Demystifying Factor Analysis:
How It Works and How To Use It
by
Book Details
About the Book
Factor analysis is a powerful data reduction technique that has been widely used in the fields of psychology and education to explore personality, psychopathology, human abilities, and other facets of the human condition. More recently it has been applied to variables of interest in other fields of endeavor, including medicine, marketing, and geology. Factor analysis was designed to help researchers working with complex correlational datasets to identify a simpler set of latent, explanatory dimensions (factors) underlying a pattern of inter-correlations. Once identified, these factors were expected to improve our measurement strategies as well as our understanding of basic theoretical concepts. Despite this promise, the practical use of factor analysis has been limited to date not only by methodological disputes based on statistical grounds, but also by a pervasive belief that factor analysis is inherently mysterious and requires both psychometric intuition and the convergence of evidence from many statistical and analytical sources to correctly identify factor structures among a given group of variables. Not surprisingly, there has been little agreement over the factor structure of most questionnaires and scales developed to date using this approach. Our book addresses these roadblocks as the reader is walked through the practical steps used in conducting a factor analysis using simple worked examples. We provide an elegant yet logical approach to the practical use of factor analysis based on the work of Raymond B. Cattell that eschews the conventional wisdom, and is alternately based on the principal of factor replicability.
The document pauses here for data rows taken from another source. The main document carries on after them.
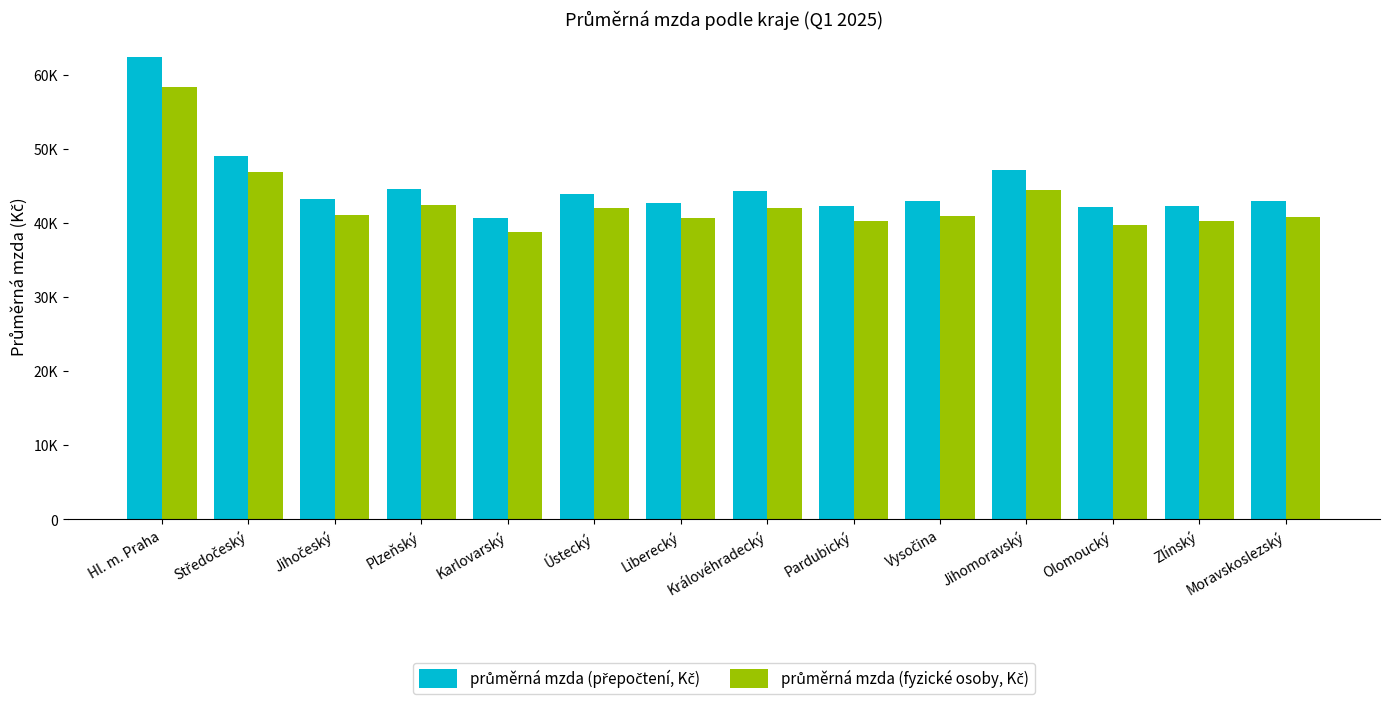

Does the chart contain stacked bars?

No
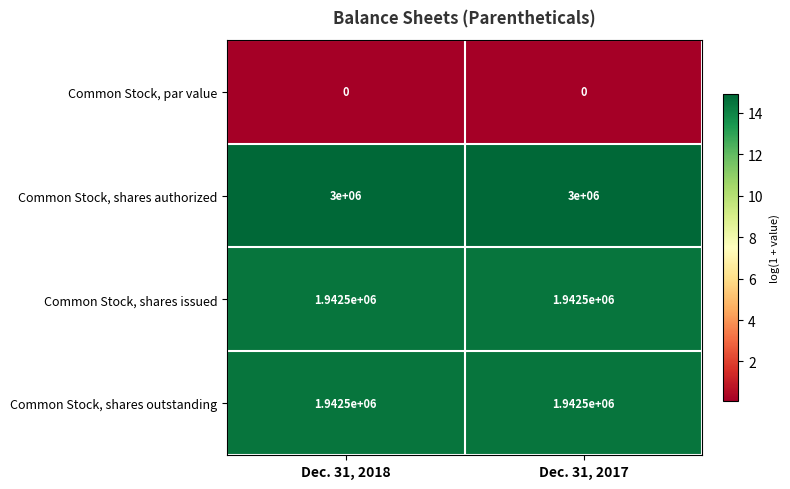

Reading left to right, what are all the values shown in this chart?

Common Stock, par value: Dec. 31, 2018=0	Dec. 31, 2017=0
Common Stock, shares authorized: Dec. 31, 2018=3000000	Dec. 31, 2017=3000000
Common Stock, shares issued: Dec. 31, 2018=1942500	Dec. 31, 2017=1942500
Common Stock, shares outstanding: Dec. 31, 2018=1942500	Dec. 31, 2017=1942500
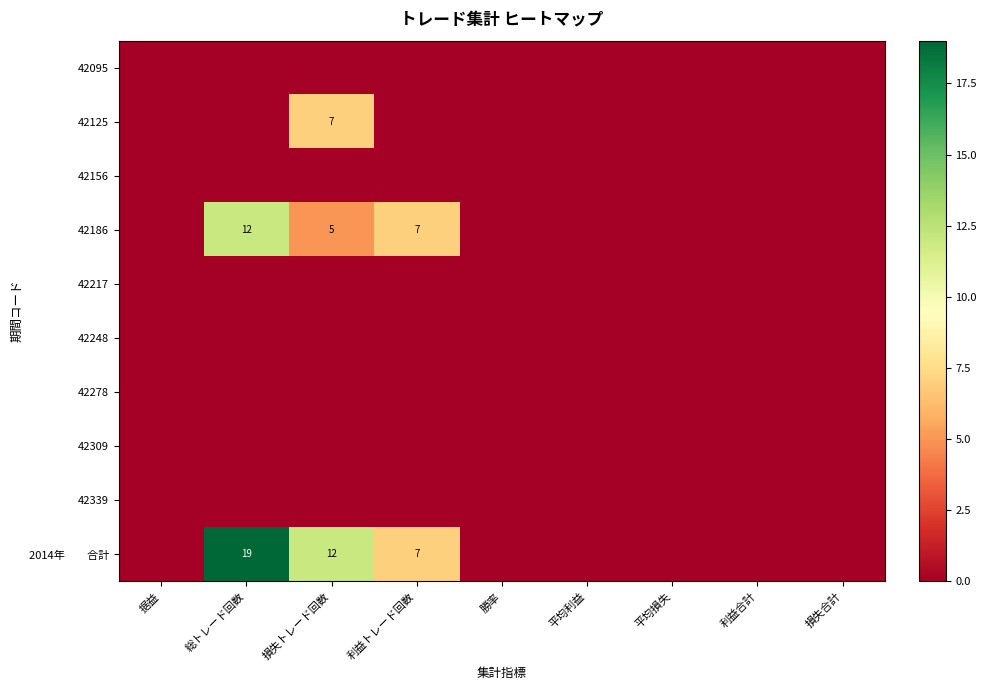

True or false: 42186 has a value of 3 at 損失トレード回数.

False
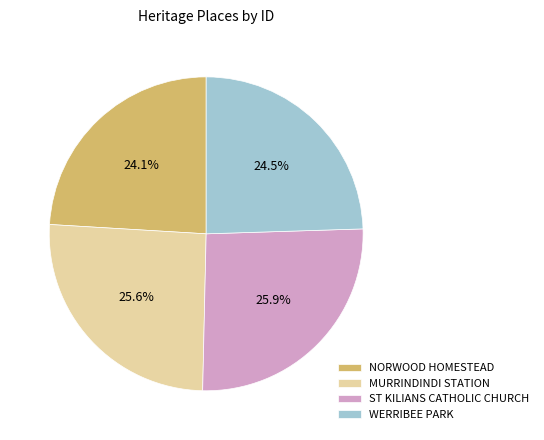

How many segments does this pie chart have?

4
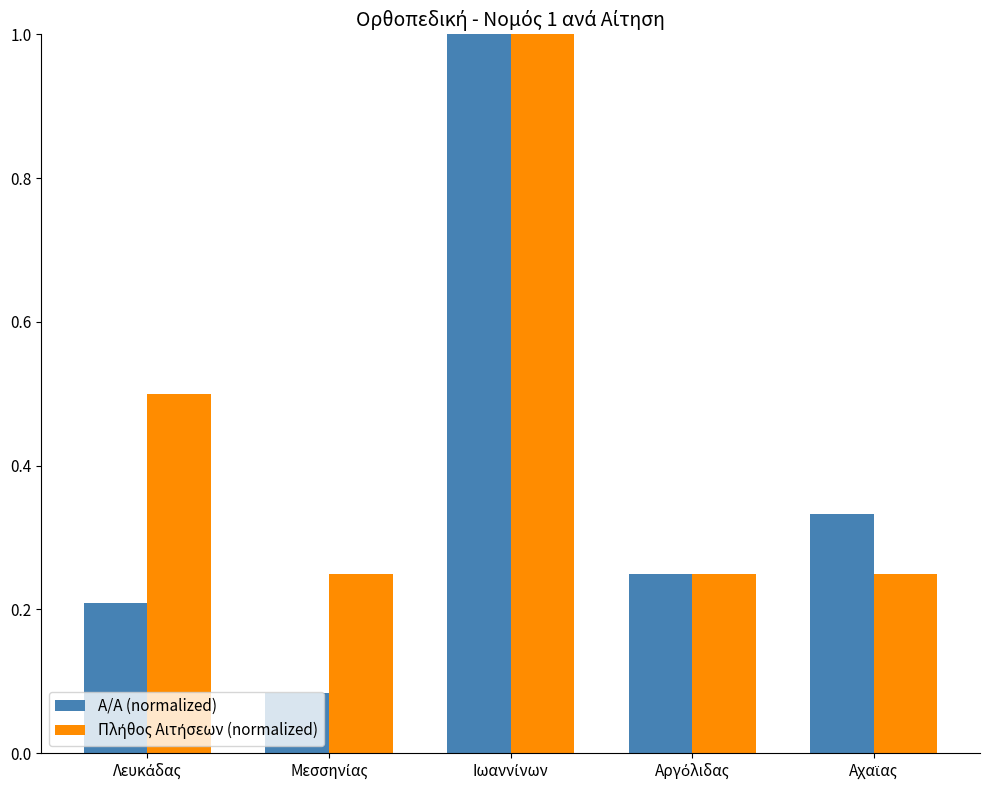

Which series has the widest spread of values?

Α/Α (normalized)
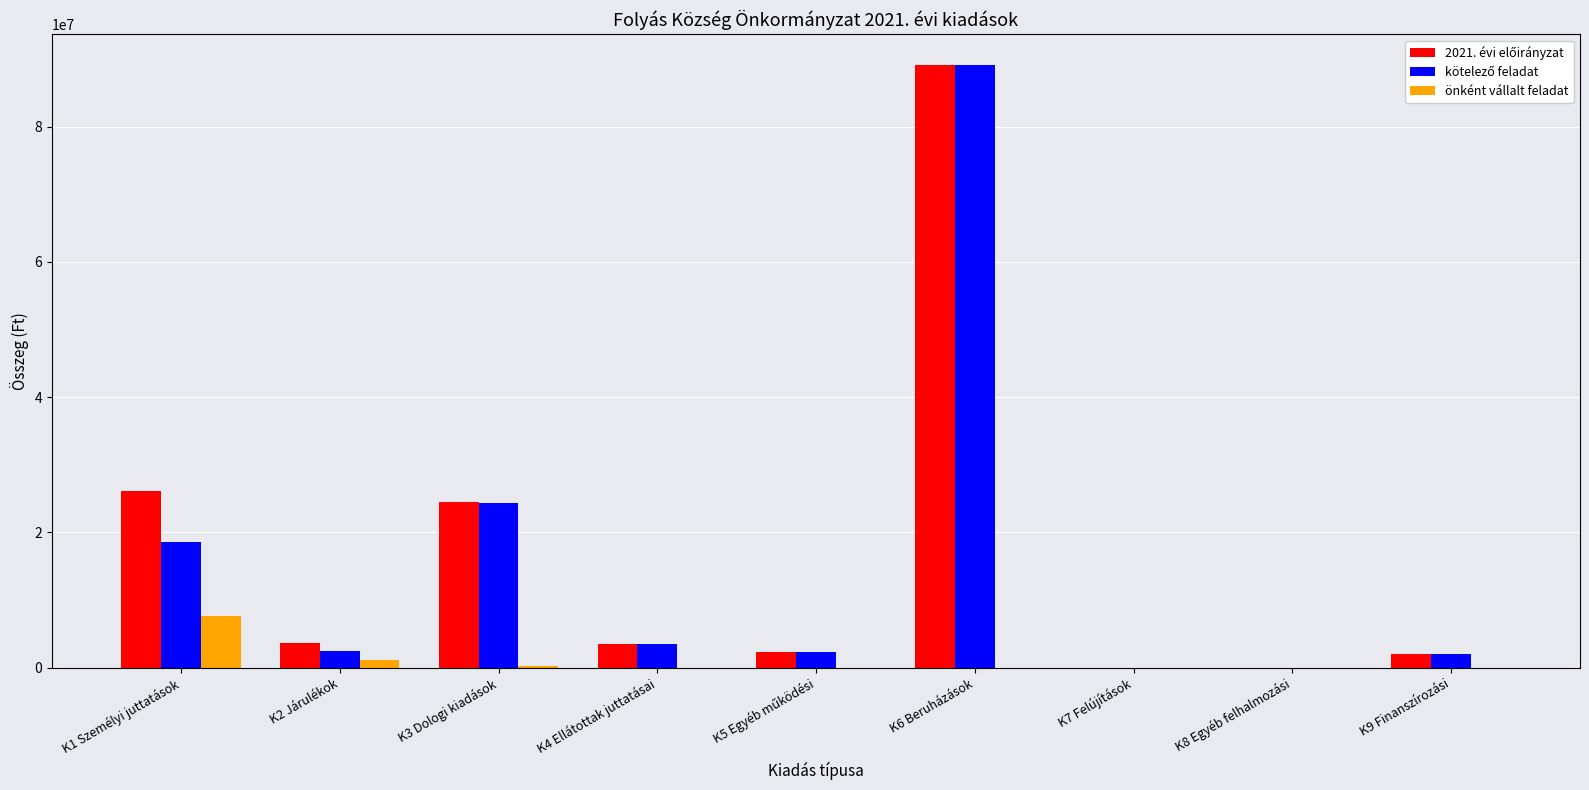

What is the sum of all önként vállalt feladat values?

8978000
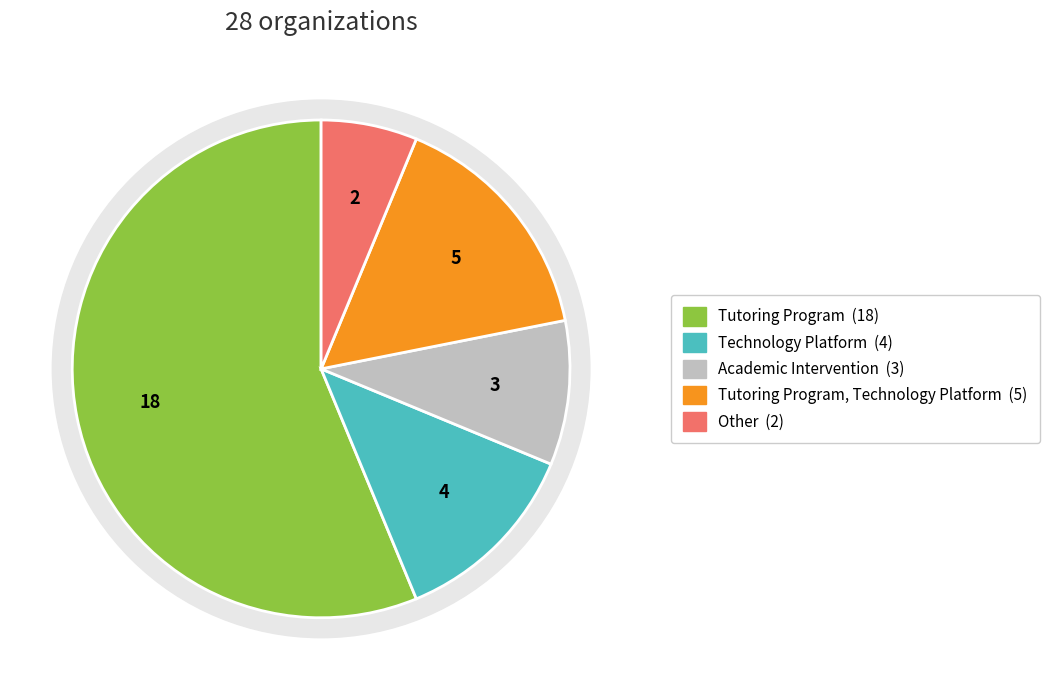

What is the majority slice?

Tutoring Program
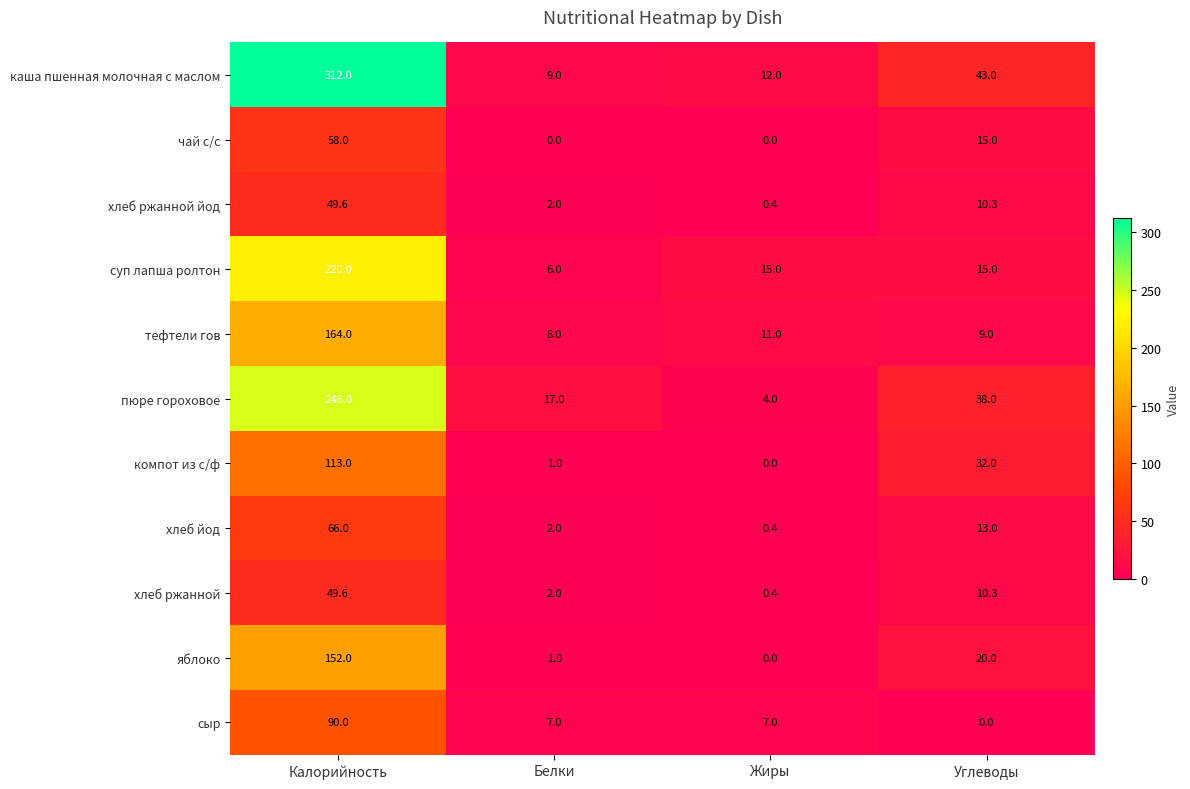

The value of пюре гороховое at Белки is 17.0. True or false?

True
Finally, we direct the interested reader to a new website that provides a user-friendly research tool (FACTOREP) that will help them identify replicable and therefore scientifically illuminating interpretations of their data.
About the Author
Frank Walkey, PhD began his teaching and research career in the Department of Psychology at Victoria University of Wellington, New Zealand in 1965, rising to Associate Professor during his tenure at the university. His main teaching and research interests have been in the fields of social psychology and psychological measurement, where he has published or co-authored close to a hundred papers. His special interest has been in the application of factor analysis to psychological measurement. Garry Welch, PhD is a behavioral medicine researcher and Director of Behavioral Medicine Research at Baystate Medical Center, Springfield, Ma. He is Research Associate Professor at Tufts University School of Medicine and was a reviewer for 5 years on the Behavioral Medicine Interventions and Outcomes (BMIO) grants review committee at the National Institutes of Health. His research interests include the behavioral and medical management of chronic medical conditions such as type 2 diabetes and obesity as well as the use of telemedicine and patient-centered interventions for patients with these conditions. He began his research career as a doctoral fellow interested in psychometrics and behavioral medicine under the mentorship of Dr. Walkey in New Zealand. He has a long standing interest in the use of factor analysis to evaluate measures of health-related quality of life and psychological adjustment.